Semantic Search
Langformers can help you quickly set up a semantic search engine for vectorized text retrieval. All you need to do is specify an embedding model, the type of database (FAISS, ChromaDB, or Pinecone), and an index type (if required).
Here’s a sample code snippet to get you started:
# Import langformers
from langformers import tasks
# Initialize a searcher
searcher = tasks.create_searcher(embedder="sentence-transformers/all-MiniLM-L12-v2", database="faiss", index_type="HNSW")
'''
For other vector databases:
ChromaDB
searcher = tasks.create_searcher(embedder="sentence-transformers/all-MiniLM-L12-v2", database="chromadb")
Pinecone
searcher = tasks.create_searcher(embedder="sentence-transformers/all-MiniLM-L12-v2", database="pinecone", api_key="your-api-key-here")
'''
# Sentences to add in the vector database
sentences = [
"He is learning Python programming.",
"The coffee shop opens at 8 AM.",
"She bought a new laptop yesterday.",
"He loves to play basketball with friends.",
"Artificial Intelligence is evolving rapidly.",
"He studies CS at the University of Melbourne."
]
# Metadata for the respective sentences
metadata = [
{"action": "learning", "category": "education"},
{"action": "opens", "category": "business"},
{"action": "bought", "category": "shopping"},
{"action": "loves", "category": "sports"},
{"action": "evolving", "category": "technology"},
{"action": "studies", "category": "education"}
]
# Add the sentences
searcher.add(texts=sentences, metadata=metadata)
# Define a search query
query_sentence = "computer science"
# Query the vector database
results = searcher.query(query=query_sentence, items=2, include_metadata=True)
print(results)
Loading an Existing Database
Once a searcher is initialized, the specified index/database is persisted on disk (if FAISS and ChromaDB) and on cloud (if Pinecone). To load an existing database, initialize a searcher with the following parameters:
For FAISS:
index_path
anddb_path
.For ChromaDB:
db_path
andcollection_name
.For Pinecone:
index_name
- langformers.tasks.create_searcher(database: str, **kwargs)

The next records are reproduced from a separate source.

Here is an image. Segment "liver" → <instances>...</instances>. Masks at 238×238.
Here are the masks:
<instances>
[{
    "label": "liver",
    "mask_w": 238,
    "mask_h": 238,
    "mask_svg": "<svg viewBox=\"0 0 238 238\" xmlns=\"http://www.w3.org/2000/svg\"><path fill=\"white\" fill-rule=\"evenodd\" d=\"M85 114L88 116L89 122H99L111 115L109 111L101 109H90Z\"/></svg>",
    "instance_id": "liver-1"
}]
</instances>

Factory method for creating a searcher and perform vector search.
- Parameters:
database (str, required) – Type of vector database (e.g., “faiss”). Supported database:
faiss
,chromadb
, andpinecone
.**kwargs (dict, required) – Database specific keyword arguments.
- Returns:
An instance of the appropriate searcher class, based on the selected database.

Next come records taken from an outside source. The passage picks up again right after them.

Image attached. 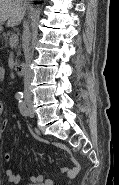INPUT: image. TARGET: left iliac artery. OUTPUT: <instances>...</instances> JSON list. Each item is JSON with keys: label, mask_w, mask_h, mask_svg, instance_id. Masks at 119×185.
Listing matches in <instances>:
<instances>
[{"label": "left iliac artery", "mask_w": 119, "mask_h": 185, "mask_svg": "<svg viewBox=\"0 0 119 185\" xmlns=\"http://www.w3.org/2000/svg\"><path fill=\"white\" fill-rule=\"evenodd\" d=\"M18 107H19L21 114L26 116L27 115V107H26V104L23 100H19Z\"/></svg>", "instance_id": "left-iliac-artery-1"}]
</instances>
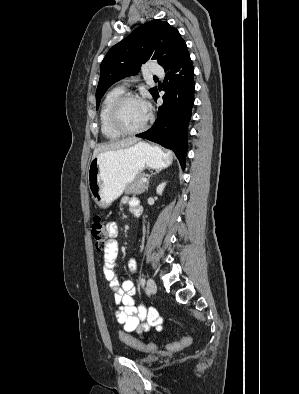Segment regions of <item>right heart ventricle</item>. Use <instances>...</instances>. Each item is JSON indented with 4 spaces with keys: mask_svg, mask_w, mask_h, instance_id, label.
Returning <instances> with one entry per match:
<instances>
[{
    "mask_svg": "<svg viewBox=\"0 0 299 394\" xmlns=\"http://www.w3.org/2000/svg\"><path fill=\"white\" fill-rule=\"evenodd\" d=\"M123 93H124V89L122 87L112 88L106 93L101 104V108L99 112L101 132L104 135V137L111 140L119 138L121 134L115 131L110 124V120H109L110 108L113 102Z\"/></svg>",
    "mask_w": 299,
    "mask_h": 394,
    "instance_id": "right-heart-ventricle-1",
    "label": "right heart ventricle"
}]
</instances>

If database is “faiss”, an instance of FaissSearcher is returned.
If database is “chromadb”, an instance of ChromaDBSearcher is returned.

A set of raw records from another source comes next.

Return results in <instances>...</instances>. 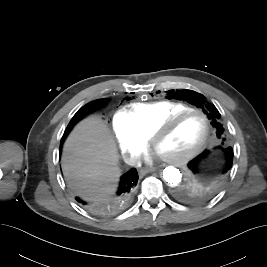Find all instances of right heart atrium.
<instances>
[{
	"label": "right heart atrium",
	"instance_id": "right-heart-atrium-1",
	"mask_svg": "<svg viewBox=\"0 0 267 267\" xmlns=\"http://www.w3.org/2000/svg\"><path fill=\"white\" fill-rule=\"evenodd\" d=\"M112 129L123 156L129 163H136L146 149L147 140L135 130L124 111L113 115Z\"/></svg>",
	"mask_w": 267,
	"mask_h": 267
}]
</instances>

If database is “pinecone”, an instance of PineconeSearcher is returned.
kwargs for FAISS database:
- class langformers.searchers.FaissSearcher(embedder: str = None, index_path: str | None = None, db_path: str | None = None, index_type: str | None = 'HNSW', index_parameters: dict | None = None)
Bases:
object
A FAISS-based semantic search engine for vectorized text retrieval.
This class allows efficient nearest neighbor search using FAISS and stores text data in an SQLite database. It supports different FAISS index types (FLAT and HNSW) and provides methods for adding, querying, and managing the search index.
- __init__(embedder: str = None, index_path: str | None = None, db_path: str | None = None, index_type: str | None = 'HNSW', index_parameters: dict | None = None)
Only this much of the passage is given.